Object detection has been a significant part of image processing and CV fields. It is a technique that localises and classifies an object in an input image by predicting the bounding box location that contains the object [4] . Geometrybased and appearance-based are two ways of object representation [14] . Object detection can be achieved using traditional machine vision approaches such as SVM (Support Vector Machines). The traditional method uses a sliding window to generate candidate regions on an input image, then extracts features and classifies the regions using a trained classifier [20] . Time-complexity is one of the main drawbacks of the traditional method. Compared to traditional methods, deep learning algorithms, such as CNN, are able to accept raw data as input and automatically learn features [10] .

Object detection and counting techniques have been successfully implemented in agriculture fields. A model to detect and count plant seedling in the field using Faster R-CNN with Inception ResNet v2 was implemented [6] . Their model successfully achieved an F1 score of 0.969 at the IoU threshold of 0.5. Another model implemented a real-time corn kernel detection and counting to help farmers to estimate corn harvest and make marketing decisions [8] . The results indicated that the CNN model has higher accuracy (0.947) than HOG+SVM, since it can extract features automatically from an input. A fruit detection model was developed for strawberry harvesting check based on Mask R-CNN [18] . From their experiment results, the average precision rate is 95.78% out of 100 test images. A comparison of fruit detection and counting performance between Faster R-CNN with inception V2 and SSD with MobileNet on a fruit dataset was conducted [15] . Experiments have shown that Faster R-CNN has higher performance (94%) than SSD (90%). Furthermore, they pointed out that the detection performance of CNN architectures is relied on experimental dataset quality.

Apart from the agriculture fields, the use of deep learning methods for object detection and counting has been used in other areas in daily human life. A realtime vehicle counting system using SSD algorithm to monitor traffic was designed [2] . The SSD based network was replaced by ResNet-34, which is more accurate than the original based network (VGG-16). From the experiment results that the vehicle detection accuracy of the system can reach to 99.3% and the classification accuracy can achieve to 98.9%. A model to detect and count threatening objects from images using TensorFlow object detection API was built [12] . Their model was implemented by Faster R-CNN algorithm, and it is able to detect and classify two classes of threatening objects: knife and gun. The experiment results show relatively good accuracy and counting results.

This paper proposes the portable model based on Mask R-CNN, which recognises and counts target objects from an image or video to figure out a legal shellfish grabbing. The target objects are uploaded to a processing server, and then its results are popped up on the officer's handheld device. The notices or recommendations are also presented to make proper decisions.

A web application is easy to be used on a wide variety of operating systems of laptops and mobile devices. To facilitate the use of the detection system by New Zealand fisheries officers both in their offices and at beaches, this system is designed as a web application that allows users to upload images or videos to check the shellfish species and quantity. The entire recognition system with the shellfish detection model is hosted on a processing server. As shown in Fig. 2 , the system is deployed on a processing server to detect and count the target shellfish objects from an uploaded image. The detection result that includes labelled shellfish and count numbers of each shellfish species is finally returned to the end-user.

- DATA PROVIDED -

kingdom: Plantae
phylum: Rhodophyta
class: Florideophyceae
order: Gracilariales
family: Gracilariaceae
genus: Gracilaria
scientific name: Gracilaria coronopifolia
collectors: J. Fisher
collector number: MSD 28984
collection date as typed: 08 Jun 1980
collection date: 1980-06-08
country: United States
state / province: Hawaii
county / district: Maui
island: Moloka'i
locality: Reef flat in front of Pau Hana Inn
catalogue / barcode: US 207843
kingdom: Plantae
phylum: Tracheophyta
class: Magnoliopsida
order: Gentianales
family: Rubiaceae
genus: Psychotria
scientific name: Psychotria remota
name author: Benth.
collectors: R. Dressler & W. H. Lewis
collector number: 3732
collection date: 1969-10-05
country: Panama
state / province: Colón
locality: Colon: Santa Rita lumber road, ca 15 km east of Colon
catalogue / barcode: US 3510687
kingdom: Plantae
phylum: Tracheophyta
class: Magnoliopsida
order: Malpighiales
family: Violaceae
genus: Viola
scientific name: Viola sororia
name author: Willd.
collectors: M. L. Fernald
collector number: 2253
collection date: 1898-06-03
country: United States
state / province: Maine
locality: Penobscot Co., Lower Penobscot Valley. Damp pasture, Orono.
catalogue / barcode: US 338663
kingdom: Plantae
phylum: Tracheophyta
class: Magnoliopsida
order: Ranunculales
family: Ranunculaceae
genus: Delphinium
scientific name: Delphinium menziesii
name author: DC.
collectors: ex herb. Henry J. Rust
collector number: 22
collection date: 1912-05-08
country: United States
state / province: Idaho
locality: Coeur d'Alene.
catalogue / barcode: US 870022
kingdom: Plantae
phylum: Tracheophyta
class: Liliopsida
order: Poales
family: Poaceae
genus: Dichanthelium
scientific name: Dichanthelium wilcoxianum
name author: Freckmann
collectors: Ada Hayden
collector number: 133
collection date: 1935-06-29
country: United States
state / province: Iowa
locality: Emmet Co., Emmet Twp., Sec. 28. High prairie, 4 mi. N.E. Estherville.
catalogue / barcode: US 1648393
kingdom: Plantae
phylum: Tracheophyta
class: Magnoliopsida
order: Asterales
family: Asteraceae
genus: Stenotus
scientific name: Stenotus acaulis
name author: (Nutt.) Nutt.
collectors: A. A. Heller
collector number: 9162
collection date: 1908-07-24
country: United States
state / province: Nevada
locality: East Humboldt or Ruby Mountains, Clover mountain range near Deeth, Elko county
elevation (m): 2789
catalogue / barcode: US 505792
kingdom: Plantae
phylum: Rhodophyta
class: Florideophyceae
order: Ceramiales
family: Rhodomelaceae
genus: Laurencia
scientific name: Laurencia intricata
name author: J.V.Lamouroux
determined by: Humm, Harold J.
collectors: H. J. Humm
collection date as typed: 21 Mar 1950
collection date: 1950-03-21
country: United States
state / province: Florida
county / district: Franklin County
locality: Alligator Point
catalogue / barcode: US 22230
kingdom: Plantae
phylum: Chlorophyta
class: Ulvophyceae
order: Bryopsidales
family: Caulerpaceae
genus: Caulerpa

- DESCRIPTION OF THE TASK -
Write out the object detection text above, word for word, from "Apart from the" to "and counting results.".

- SOLUTION TO THIS PROBLEM -
Apart from the agriculture fields, the use of deep learning methods for object detection and counting has been used in other areas in daily human life. A realtime vehicle counting system using SSD algorithm to monitor traffic was designed [2] . The SSD based network was replaced by ResNet-34, which is more accurate than the original based network (VGG-16). From the experiment results that the vehicle detection accuracy of the system can reach to 99.3% and the classification accuracy can achieve to 98.9%. A model to detect and count threatening objects from images using TensorFlow object detection API was built [12] . Their model was implemented by Faster R-CNN algorithm, and it is able to detect and classify two classes of threatening objects: knife and gun. The experiment results show relatively good accuracy and counting results.